Spam Firewall Spam Firewallの本体

 ユーザー数やアカウント数に応じたライセンス体系は採用していないため、コストパフォーマンスに優れる点も特徴という。価格は、1000ユーザー規模を想定し、1日100万メッセージの処理が可能な「Spam Firewall 200」で60万円からとなっており、Sendmail、qmailやExchange Serverなどメールサーバの種類を問わず利用できる。

 市場には既にいくつか、スパムメールの排除を目的にしたソフトウェア製品が存在している。しかし、「ファイアウォールにしても、当初はソフトウェア製品として提供されていたものが、今では専用ハードウェアを組み合わせたアプライアンス製品が主流になっている。スパム対策についても同じことが言えるだろう」(ドラーコ氏)。

日本でもスパム状況は悪化

 ドラーコ氏は、残念ながら今後もスパム問題は悪化するだろうと予測している。

 「日本も例外ではない。今後もスパムメールの量は増加するだろう。大多数のスパムは英語で書かれたものだが、多言語化が進んでおり、日本語はもちろん、韓国語や中国語、ロシア語、アラビア語などあらゆる言語が用いられつつある。というのも、いまだにスパマー(スパム送信者)は利益を挙げているからだ」(同氏)。

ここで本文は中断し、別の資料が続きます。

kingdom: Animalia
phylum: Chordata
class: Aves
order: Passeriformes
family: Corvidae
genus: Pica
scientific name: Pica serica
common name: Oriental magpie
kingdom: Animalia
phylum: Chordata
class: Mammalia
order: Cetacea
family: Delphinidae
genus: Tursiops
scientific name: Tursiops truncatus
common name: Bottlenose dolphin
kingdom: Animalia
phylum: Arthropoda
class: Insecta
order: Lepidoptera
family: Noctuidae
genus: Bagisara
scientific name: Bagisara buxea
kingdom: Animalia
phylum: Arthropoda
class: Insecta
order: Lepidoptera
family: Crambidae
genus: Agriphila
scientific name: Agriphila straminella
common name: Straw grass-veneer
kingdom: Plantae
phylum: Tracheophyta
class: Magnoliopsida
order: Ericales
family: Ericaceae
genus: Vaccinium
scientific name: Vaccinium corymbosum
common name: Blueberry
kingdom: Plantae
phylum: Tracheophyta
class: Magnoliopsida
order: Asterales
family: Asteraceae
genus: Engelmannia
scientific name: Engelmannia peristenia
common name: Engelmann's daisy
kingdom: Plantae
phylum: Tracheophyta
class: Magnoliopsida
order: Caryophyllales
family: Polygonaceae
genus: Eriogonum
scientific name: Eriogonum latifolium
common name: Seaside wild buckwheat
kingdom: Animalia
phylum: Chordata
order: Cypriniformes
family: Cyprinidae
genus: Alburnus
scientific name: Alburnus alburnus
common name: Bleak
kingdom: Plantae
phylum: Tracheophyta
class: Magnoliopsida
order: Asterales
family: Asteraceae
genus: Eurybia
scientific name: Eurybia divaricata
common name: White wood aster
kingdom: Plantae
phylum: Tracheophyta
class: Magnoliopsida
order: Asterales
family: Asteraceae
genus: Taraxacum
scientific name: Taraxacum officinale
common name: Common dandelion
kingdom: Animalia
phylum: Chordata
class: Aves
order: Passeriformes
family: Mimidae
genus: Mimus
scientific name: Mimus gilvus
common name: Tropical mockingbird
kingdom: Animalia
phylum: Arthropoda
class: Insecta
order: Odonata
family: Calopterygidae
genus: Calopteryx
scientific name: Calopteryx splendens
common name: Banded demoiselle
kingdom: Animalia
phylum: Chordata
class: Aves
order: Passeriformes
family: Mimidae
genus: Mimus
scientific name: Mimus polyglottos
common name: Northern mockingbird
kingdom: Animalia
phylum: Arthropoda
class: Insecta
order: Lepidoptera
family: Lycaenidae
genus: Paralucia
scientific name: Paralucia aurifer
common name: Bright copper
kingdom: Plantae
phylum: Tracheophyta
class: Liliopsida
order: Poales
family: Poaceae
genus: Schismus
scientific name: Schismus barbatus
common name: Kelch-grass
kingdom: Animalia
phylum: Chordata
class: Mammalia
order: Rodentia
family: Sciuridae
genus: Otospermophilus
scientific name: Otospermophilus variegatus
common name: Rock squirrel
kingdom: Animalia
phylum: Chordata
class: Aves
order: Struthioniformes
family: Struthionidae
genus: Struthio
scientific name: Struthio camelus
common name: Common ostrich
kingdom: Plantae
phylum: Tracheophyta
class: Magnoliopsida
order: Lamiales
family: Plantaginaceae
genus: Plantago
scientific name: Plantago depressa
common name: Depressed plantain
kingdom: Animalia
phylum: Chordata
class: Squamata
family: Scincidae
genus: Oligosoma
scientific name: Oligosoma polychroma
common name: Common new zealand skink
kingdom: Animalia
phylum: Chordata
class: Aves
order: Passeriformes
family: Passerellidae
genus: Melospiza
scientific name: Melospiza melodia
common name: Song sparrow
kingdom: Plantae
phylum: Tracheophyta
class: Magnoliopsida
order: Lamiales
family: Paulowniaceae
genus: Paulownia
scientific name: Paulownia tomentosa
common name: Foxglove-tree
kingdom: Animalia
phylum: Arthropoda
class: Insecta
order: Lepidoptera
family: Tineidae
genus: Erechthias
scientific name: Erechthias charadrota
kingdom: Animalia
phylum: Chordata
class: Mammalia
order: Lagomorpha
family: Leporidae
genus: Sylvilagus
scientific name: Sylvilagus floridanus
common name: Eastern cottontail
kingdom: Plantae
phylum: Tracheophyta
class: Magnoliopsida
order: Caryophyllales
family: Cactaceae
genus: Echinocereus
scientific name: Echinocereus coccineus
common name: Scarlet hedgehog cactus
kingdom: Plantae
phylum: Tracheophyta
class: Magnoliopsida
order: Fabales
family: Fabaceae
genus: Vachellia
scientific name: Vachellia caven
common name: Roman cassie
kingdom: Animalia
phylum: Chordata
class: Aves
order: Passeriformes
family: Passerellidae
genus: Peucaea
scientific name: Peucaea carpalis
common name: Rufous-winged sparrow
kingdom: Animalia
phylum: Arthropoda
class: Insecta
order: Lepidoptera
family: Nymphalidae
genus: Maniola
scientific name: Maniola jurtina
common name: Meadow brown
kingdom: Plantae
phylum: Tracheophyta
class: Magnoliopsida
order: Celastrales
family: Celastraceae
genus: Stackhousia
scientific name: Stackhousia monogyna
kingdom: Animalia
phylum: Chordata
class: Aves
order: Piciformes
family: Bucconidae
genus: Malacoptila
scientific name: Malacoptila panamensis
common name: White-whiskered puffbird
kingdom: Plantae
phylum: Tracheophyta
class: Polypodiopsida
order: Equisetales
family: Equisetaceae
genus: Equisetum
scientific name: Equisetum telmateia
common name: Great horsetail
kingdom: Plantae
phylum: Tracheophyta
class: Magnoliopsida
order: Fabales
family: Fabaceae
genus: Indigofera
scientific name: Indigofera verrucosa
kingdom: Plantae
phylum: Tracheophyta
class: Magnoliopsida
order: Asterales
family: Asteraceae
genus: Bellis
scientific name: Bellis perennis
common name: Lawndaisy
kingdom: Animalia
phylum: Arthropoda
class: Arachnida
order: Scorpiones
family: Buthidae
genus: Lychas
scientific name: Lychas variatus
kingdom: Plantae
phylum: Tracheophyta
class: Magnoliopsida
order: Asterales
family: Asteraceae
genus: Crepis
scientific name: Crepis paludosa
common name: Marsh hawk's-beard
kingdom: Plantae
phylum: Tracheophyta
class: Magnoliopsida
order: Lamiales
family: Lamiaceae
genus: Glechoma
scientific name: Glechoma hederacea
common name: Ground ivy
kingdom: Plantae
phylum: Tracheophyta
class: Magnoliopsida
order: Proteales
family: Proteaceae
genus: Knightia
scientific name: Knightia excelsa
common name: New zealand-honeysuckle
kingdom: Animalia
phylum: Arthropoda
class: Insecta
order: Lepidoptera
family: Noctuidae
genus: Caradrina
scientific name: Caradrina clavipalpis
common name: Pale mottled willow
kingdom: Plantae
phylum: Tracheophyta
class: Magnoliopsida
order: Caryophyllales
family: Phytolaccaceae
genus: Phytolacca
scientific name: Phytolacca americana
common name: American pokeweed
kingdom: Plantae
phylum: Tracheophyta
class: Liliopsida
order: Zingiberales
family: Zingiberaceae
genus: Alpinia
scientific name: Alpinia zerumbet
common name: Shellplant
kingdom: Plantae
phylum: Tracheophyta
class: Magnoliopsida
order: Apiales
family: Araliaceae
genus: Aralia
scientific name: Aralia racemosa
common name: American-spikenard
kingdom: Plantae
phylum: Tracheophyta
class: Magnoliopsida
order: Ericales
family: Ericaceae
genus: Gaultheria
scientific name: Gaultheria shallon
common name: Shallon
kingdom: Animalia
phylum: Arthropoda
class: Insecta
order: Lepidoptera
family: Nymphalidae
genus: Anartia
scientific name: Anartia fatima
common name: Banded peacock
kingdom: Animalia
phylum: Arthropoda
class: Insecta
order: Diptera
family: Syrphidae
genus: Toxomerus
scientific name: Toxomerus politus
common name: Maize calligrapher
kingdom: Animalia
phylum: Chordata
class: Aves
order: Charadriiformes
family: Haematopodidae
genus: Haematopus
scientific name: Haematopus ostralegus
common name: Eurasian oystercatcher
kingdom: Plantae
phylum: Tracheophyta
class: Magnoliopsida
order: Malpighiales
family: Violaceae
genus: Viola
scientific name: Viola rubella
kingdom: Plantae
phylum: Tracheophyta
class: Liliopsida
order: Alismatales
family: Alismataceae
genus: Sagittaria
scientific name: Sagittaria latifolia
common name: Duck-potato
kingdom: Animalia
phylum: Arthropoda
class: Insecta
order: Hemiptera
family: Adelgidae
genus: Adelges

 これに対処するため、Barracudaでは製品の多言語対応を推進している。現在日本語版Webインタフェースの開発が進んでおり、7月末には完成予定となっているほか、日本語で書かれたスパムを排除するためのルールも日々アップデートしていく計画だ。

インタフェース 日本語化されたWebインタフェース。大半がスパムメールとしてブロックされていることが分かる

 同時に、業界全体としてスパムを排除していくための取り組みにも参画していく。つい先日、業界統一仕様として提案された「Sender ID(旧Sender Policy Framework:SPF)」やYahoo!の「DomainKeys」といった枠組みも、積極的に支援しているという。

 「スパマー側も知恵を絞っており、手法はどんどん洗練されてきている」(ドラーコ氏)。これに対抗していくには、個別の防御と業界全体としての取り組みの両輪が必要だろう。